It has been largely good news for the oil majors' second Quarter.
Chevron has reported better-than-expected quarterly profits with a net income of $5.7bn compared with $5.4b in the same quarter in 2013. Sales and other operating revenues in second quarter 2014 were $56bn, marginally increased on the same period in 2013.
A positive increase in earnings was also reported by Shell, showing $5.1bn - a significant boost from the $2.4bn recorded for the same quarter a year ago. Higher liquids production volumes and prices, the impact of the strengthening Australian dollar on a deferred tax liability and higher contributions from the company's manufacturing division were all listed as major factors for the stronger performance.
Meanwhile, BP's underlying replacement cost profits increased from $2.7bn in the second quarter of 2013 to $3.6b in Q2 this year, representing a 34% uplift.
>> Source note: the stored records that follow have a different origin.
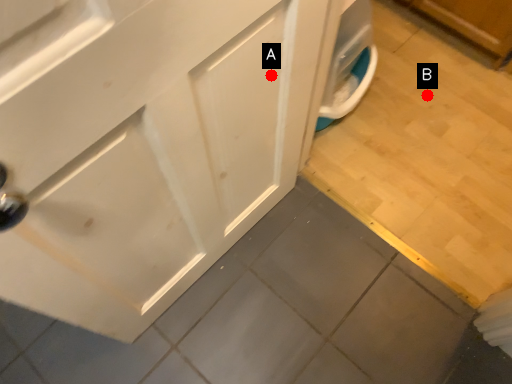
Question: Two points are circled on the image, labeled by A and B beside each circle. Which point is closer to the camera?

Choices:
 (A) A is closer
 (B) B is closer

Answer: (A)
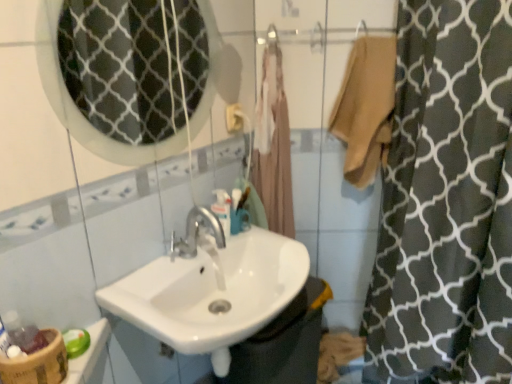
Question: Can you confirm if beige fabric bathrobe at center is smaller than translucent plastic mouthwash at center?

Choices:
 (A) yes
 (B) no

Answer: (B)

Question: From a real-world perspective, is beige fabric bathrobe at center physically below translucent plastic mouthwash at center?

Choices:
 (A) yes
 (B) no

Answer: (B)

Question: Does beige fabric bathrobe at center have a greater width compared to translucent plastic mouthwash at center?

Choices:
 (A) yes
 (B) no

Answer: (A)

Question: From the image's perspective, is beige fabric bathrobe at center on translucent plastic mouthwash at center?

Choices:
 (A) no
 (B) yes

Answer: (B)

Question: Is beige fabric bathrobe at center further to the viewer compared to translucent plastic mouthwash at center?

Choices:
 (A) no
 (B) yes

Answer: (B)

Question: Is beige fabric bathrobe at center closer to the viewer compared to translucent plastic mouthwash at center?

Choices:
 (A) no
 (B) yes

Answer: (A)

Question: Does white glossy sink at center have a lesser height compared to white glossy mirror at upper center?

Choices:
 (A) no
 (B) yes

Answer: (B)

Question: Could white glossy mirror at upper center be considered to be inside white glossy sink at center?

Choices:
 (A) no
 (B) yes

Answer: (A)

Question: Is white glossy sink at center positioned before white glossy mirror at upper center?

Choices:
 (A) yes
 (B) no

Answer: (B)

Question: From a real-world perspective, is white glossy sink at center below white glossy mirror at upper center?

Choices:
 (A) yes
 (B) no

Answer: (A)

Question: Would you say white glossy sink at center is a long distance from white glossy mirror at upper center?

Choices:
 (A) no
 (B) yes

Answer: (A)

Question: From the image's perspective, is white glossy sink at center under white glossy mirror at upper center?

Choices:
 (A) yes
 (B) no

Answer: (A)

Question: Is beige fabric bathrobe at center completely or partially outside of bamboo textured basket at lower left?

Choices:
 (A) yes
 (B) no

Answer: (A)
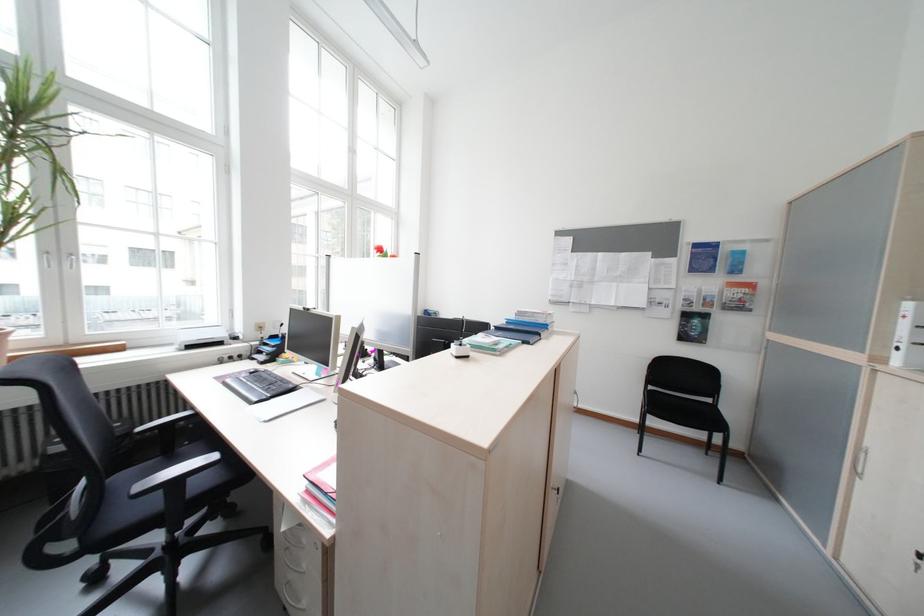
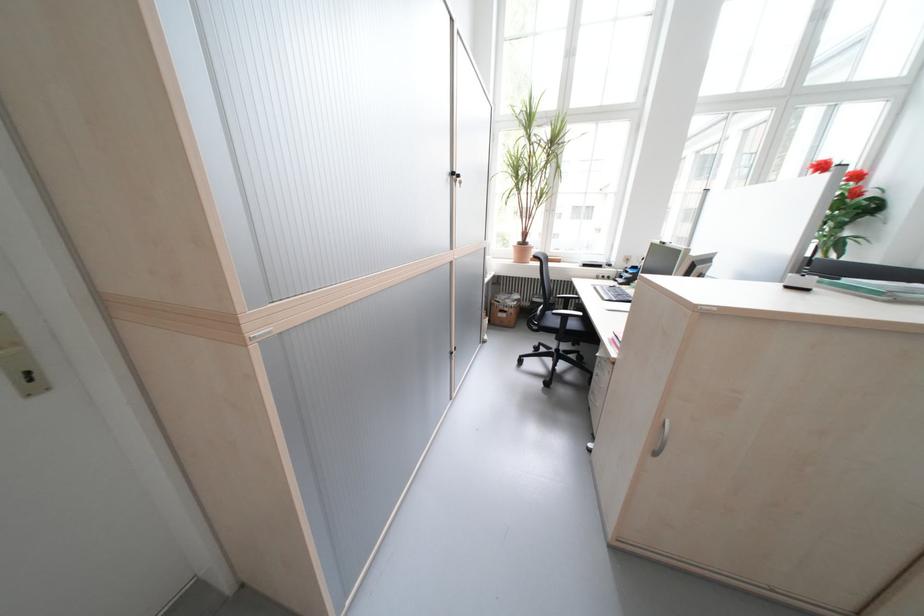
How did the camera likely rotate?

The camera's rotation is toward left-down.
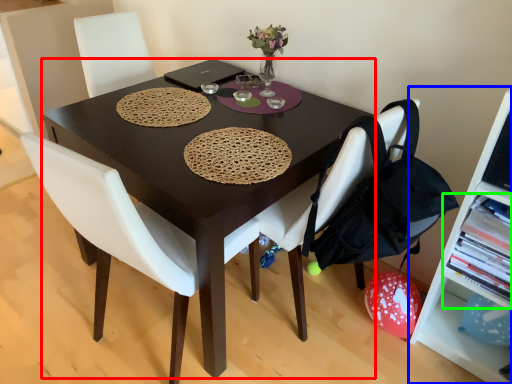
Question: Which is farther away from desk (highlighted by a red box)? shelf (highlighted by a blue box) or shelf (highlighted by a green box)?

Choices:
 (A) shelf
 (B) shelf

Answer: (A)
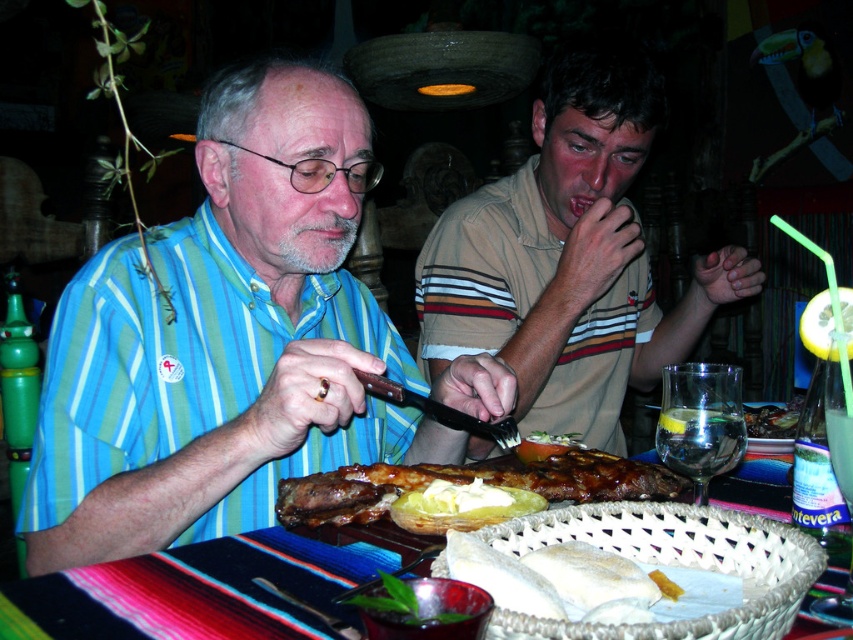
Question: Which is nearer to the yellow buttery potato at center?

Choices:
 (A) golden brown ribs at center
 (B) blue striped shirt at center

Answer: (A)

Question: Which object appears farthest from the camera in this image?

Choices:
 (A) white doughy bread at center
 (B) brown striped shirt at center
 (C) golden brown ribs at center
 (D) wooden table at center

Answer: (B)

Question: Is blue striped shirt at center behind golden brown ribs at center?

Choices:
 (A) yes
 (B) no

Answer: (A)

Question: Is golden brown ribs at center positioned behind white doughy bread at center?

Choices:
 (A) yes
 (B) no

Answer: (A)

Question: Is brown striped shirt at center to the left of yellow buttery potato at center from the viewer's perspective?

Choices:
 (A) yes
 (B) no

Answer: (B)

Question: Which point is farther to the camera?

Choices:
 (A) wooden table at center
 (B) blue striped shirt at center
 (C) brown striped shirt at center
 (D) white doughy bread at center

Answer: (C)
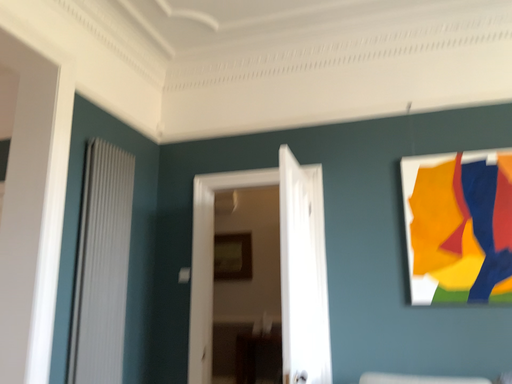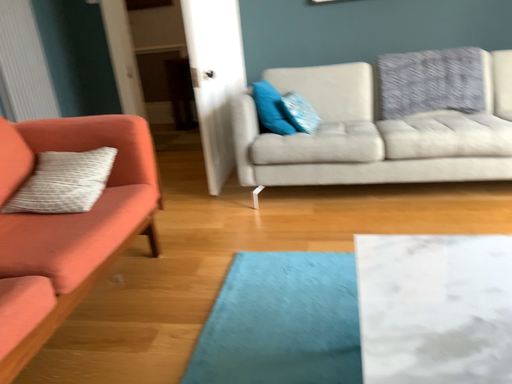
Question: How did the camera likely rotate when shooting the video?

Choices:
 (A) rotated downward
 (B) rotated upward

Answer: (A)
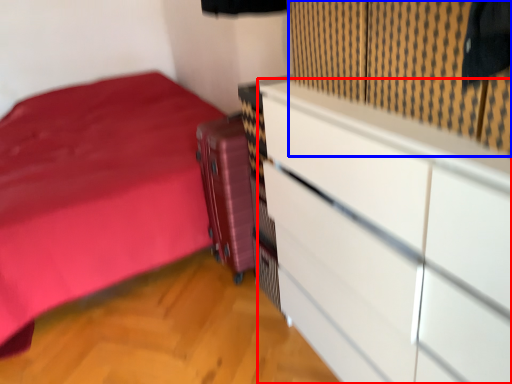
Question: Among these objects, which one is farthest to the camera, chest of drawers (highlighted by a red box) or curtain (highlighted by a blue box)?

Choices:
 (A) chest of drawers
 (B) curtain

Answer: (B)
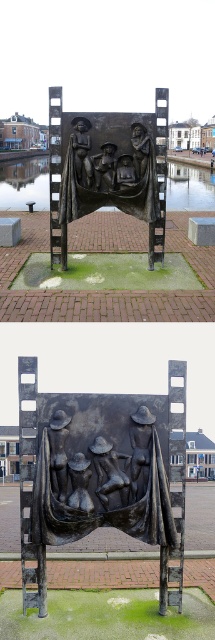
You are an art student analyzing the sculpture from the top view. You notice the bronze textured figures at center and the bronze textured sculpture at center. Which one is located to the left?

The bronze textured figures at center are positioned on the left side of the bronze textured sculpture at center.

Based on the scene description, where exactly are the bronze textured figures at center located in terms of coordinates?

The bronze textured figures at center are located at point coordinates of (101, 467).

Looking at this image, you are standing in a public square and want to take a photo of the bronze textured sculpture at center. If you are currently 5 meters away from it, can you move closer to get a better shot?

The bronze textured sculpture at center is 5.35 meters from camera. Since you are currently 5 meters away, you can move closer to get a better shot as you are already within the distance specified.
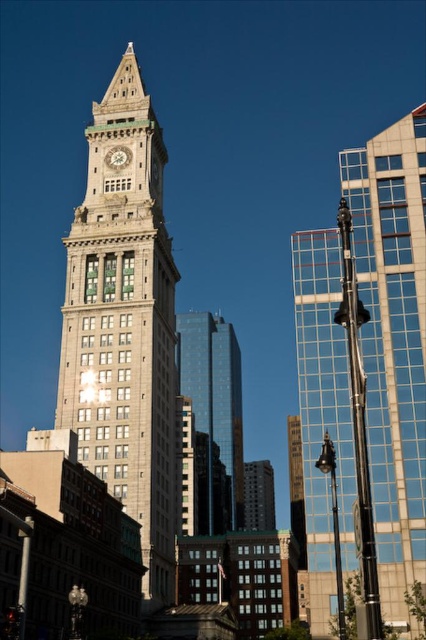
Question: Does polished glass tower at center come in front of light gray stone clock tower at center?

Choices:
 (A) no
 (B) yes

Answer: (B)

Question: Can you confirm if light gray stone clock tower at center is smaller than shiny glass skyscraper at center?

Choices:
 (A) no
 (B) yes

Answer: (A)

Question: Which point is closer to the camera?

Choices:
 (A) (388, 348)
 (B) (209, 384)
 (C) (118, 152)

Answer: (A)

Question: Does light gray stone clock tower at center come behind matte gray clock at center?

Choices:
 (A) yes
 (B) no

Answer: (B)

Question: Which object is positioned farthest from the matte gray clock at center?

Choices:
 (A) polished glass tower at center
 (B) light gray stone clock tower at center
 (C) shiny glass skyscraper at center

Answer: (C)

Question: Considering the real-world distances, which object is farthest from the matte gray clock at center?

Choices:
 (A) polished glass tower at center
 (B) shiny glass skyscraper at center
 (C) light gray stone clock tower at center

Answer: (B)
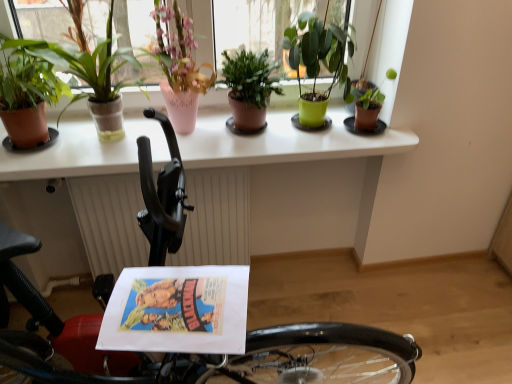
Question: Is point (175, 23) positioned closer to the camera than point (304, 339)?

Choices:
 (A) closer
 (B) farther

Answer: (B)

Question: Is pink ceramic vase at upper left, which appears as the 4th houseplant when viewed from the right, to the left or to the right of black rubber bicycle at lower left in the image?

Choices:
 (A) left
 (B) right

Answer: (A)

Question: Which is farther from the green matte plant at center, the 4th houseplant positioned from the left?

Choices:
 (A) white textured radiator at center
 (B) white glossy counter top at upper center
 (C) terracotta pot plant at left, which appears as the 2th houseplant when viewed from the left
 (D) green matte plant at upper right, marked as the 1th houseplant in a right-to-left arrangement
 (E) matte brown pot at left, arranged as the 6th houseplant when viewed from the right

Answer: (E)

Question: Which object is positioned farthest from the white glossy counter top at upper center?

Choices:
 (A) pink ceramic vase at upper left, the third houseplant positioned from the left
 (B) black rubber bicycle at lower left
 (C) white textured radiator at center
 (D) green matte plant at upper right, marked as the 1th houseplant in a right-to-left arrangement
 (E) terracotta pot plant at left, the 5th houseplant when ordered from right to left

Answer: (B)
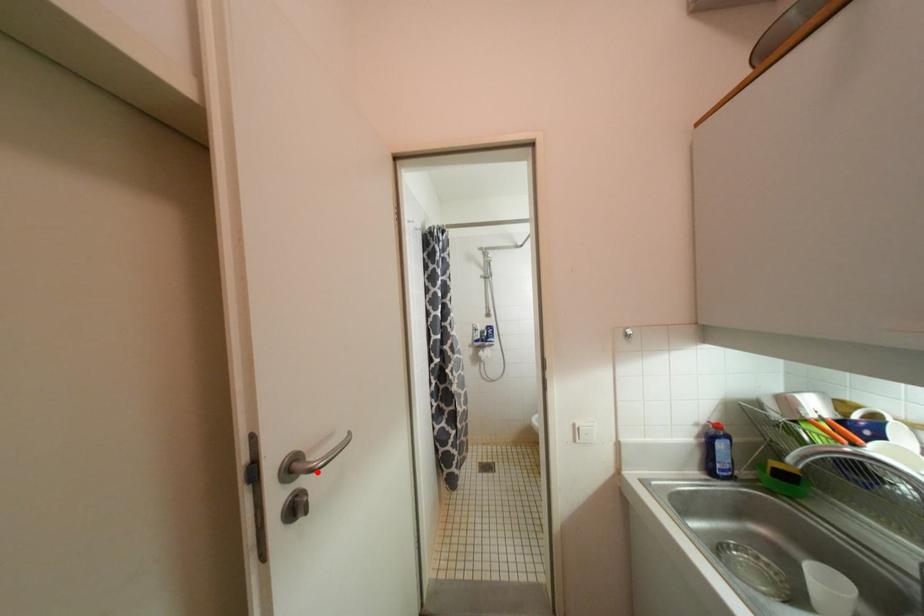
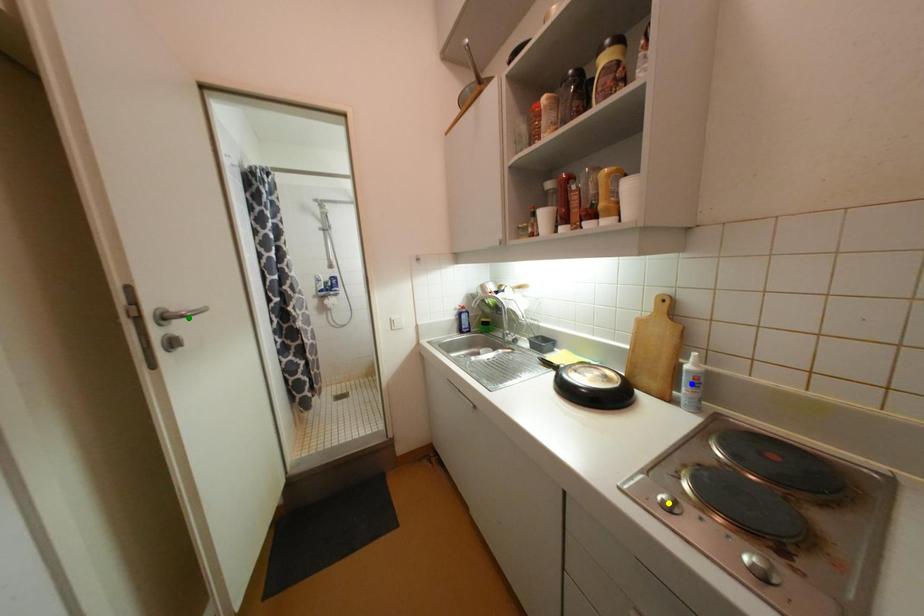
Question: I am providing you with two images of the same scene from different viewpoints. A red point is marked on the first image. You are given multiple points on the second image. Which mark in image 2 goes with the point in image 1?

Choices:
 (A) yellow point
 (B) green point
 (C) blue point

Answer: (B)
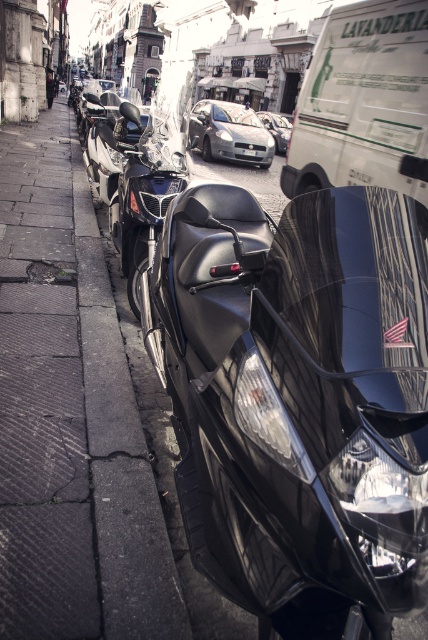
You are a parking attendant trying to fit a new vehicle into the space between the satin silver car at center and the white plastic license plate at center. The new vehicle is 1.2 meters wide. Can it fit in the space between them?

The satin silver car at center is wider than the white plastic license plate at center. However, the exact width difference isn not specified, so it is unclear if the 1.2 meter wide vehicle can fit between them.

You are a delivery person who needs to place a small package on the ground. You have two options in the image provided. Which object, dark concrete pavement at left or white plastic license plate at center, is more suitable for placing the package?

The dark concrete pavement at left is more suitable for placing the package because it has a larger size compared to the white plastic license plate at center, providing enough space for the package.

You are a delivery person who needs to park your vehicle in this area. You have a large delivery van that requires a parking space wider than the glossy black motorcycle at center. Can you determine if the shiny silver sports car at center will provide enough space for your van?

The glossy black motorcycle at center is larger in size than the shiny silver sports car at center, so the space where the shiny silver sports car at center is parked may not be wide enough for your delivery van since the motorcycle is larger and the car is smaller.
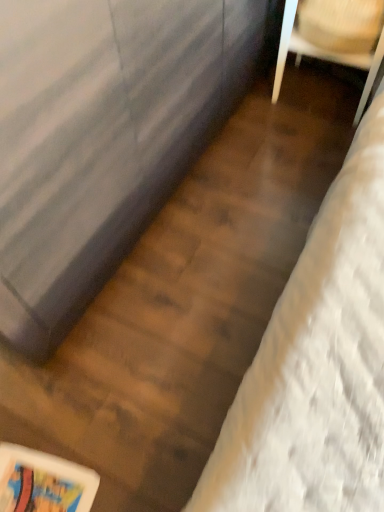
In order to click on vacant space underneath wooden chair at upper right (from a real-world perspective) in this screenshot , I will do `click(321, 88)`.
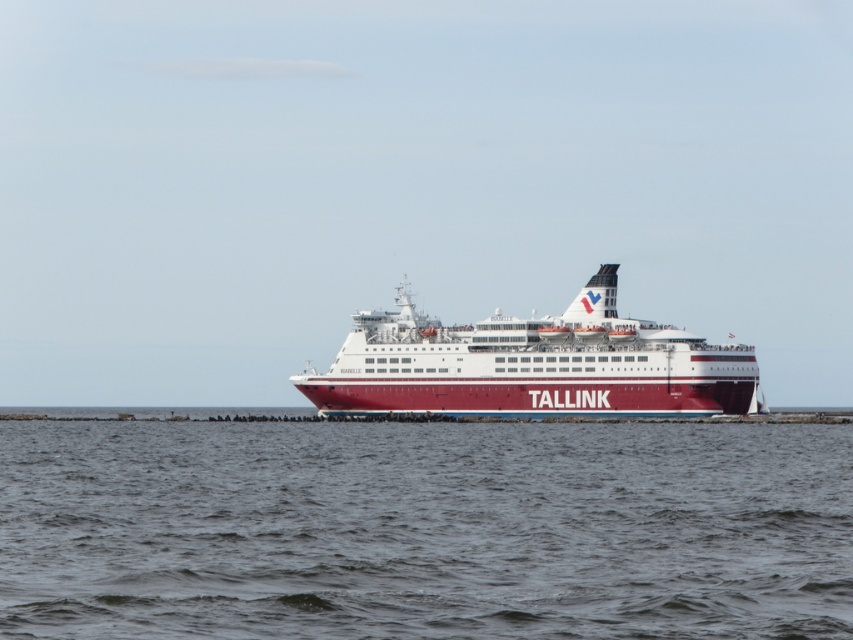
You are standing on the deck of the ferry ship and looking out at the scene. There is a point at coordinates (424, 529). What is located at that point?

The point at coordinates (424, 529) corresponds to gray water at center.

You are a photographer trying to capture the red polished ship at center in the frame. Since the gray water at center is part of the scene, will the ship take up more space in the photo than the water?

Result: The gray water at center has a smaller size compared to the red polished ship at center, so the red polished ship at center will take up more space in the photo than the gray water at center.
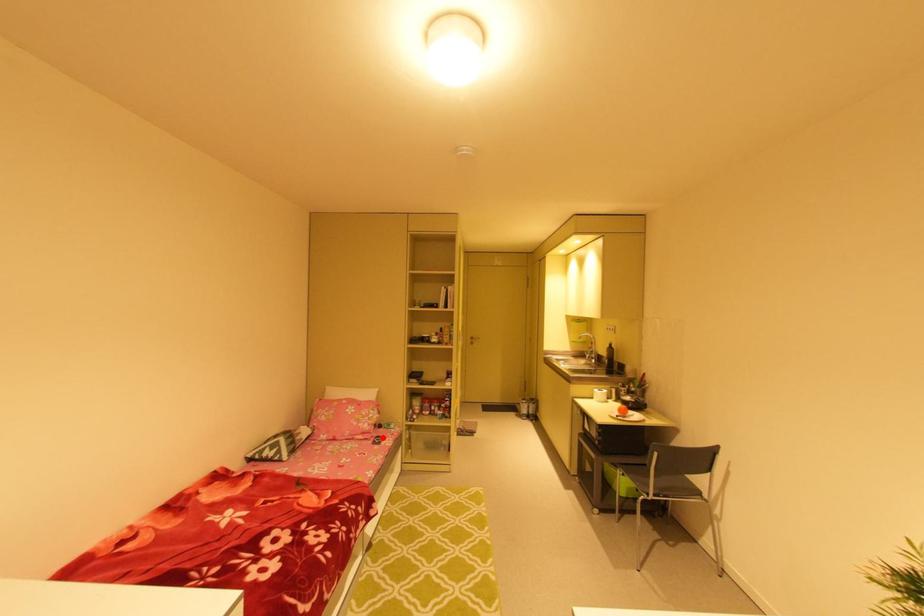
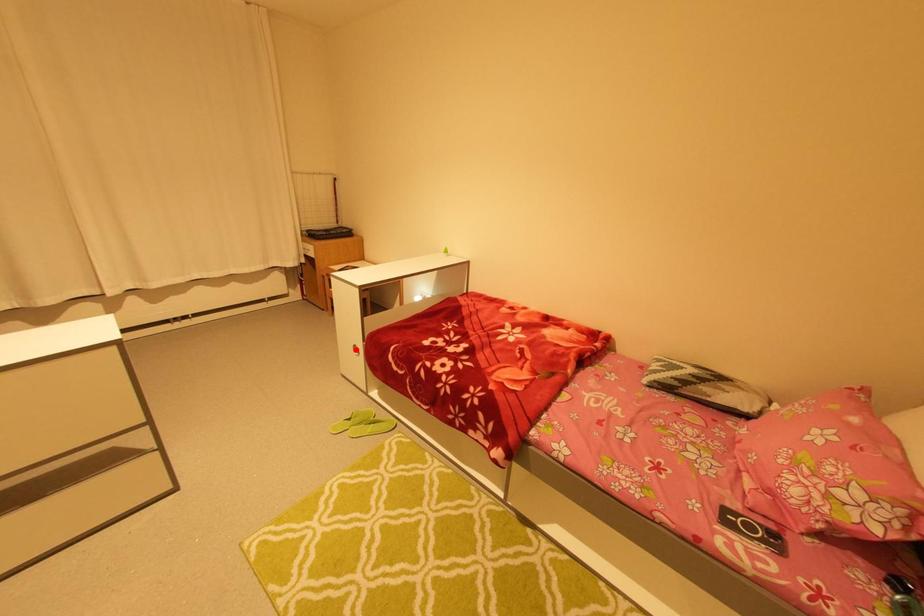
I am providing you with two images of the same scene from different viewpoints. A red point is marked on the first image and another point is marked on the second image. Do the highlighted points in image1 and image2 indicate the same real-world spot?

No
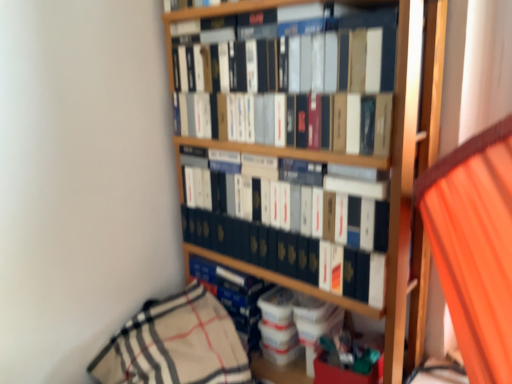
Question: From the image's perspective, is matte black book at upper center, the 3th book in the bottom-to-top sequence, located beneath matte black book at center, the 2th book from the bottom?

Choices:
 (A) no
 (B) yes

Answer: (A)

Question: Would you say matte black book at upper center, the 3th book in the bottom-to-top sequence, is outside matte black book at center, the 2th book from the bottom?

Choices:
 (A) yes
 (B) no

Answer: (A)

Question: Is matte black book at upper center, the 3th book in the bottom-to-top sequence, far from matte black book at center, the 2th book from the bottom?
The company has continued its programme of asset sales, divesting itself of a further $3.4bn-worth towards its expected target of $10bn by the end of 2015.
Strong operational performance lies behind the second quarter results for ConocoPhillips. Earnings of $2.1bn compare favourably with the same period in 2013. However, downstream spin-off, Phillips 66 bucked the positive trend, with second quarter earnings of $863m, compared with first quarter earnings of $1.5bn. However the company's chemicals division still managed to deliver record earnings for the second period.
A 12% decrease in year-on-year adjusted net income was also reported by French major, Total, down to $3.2bn. The first half of 2014 shows figures of $6.5bn, also down 11% on the same period last year. The poor figures were blamed on exceptionally heavy maintenance costs in the company's upstream business.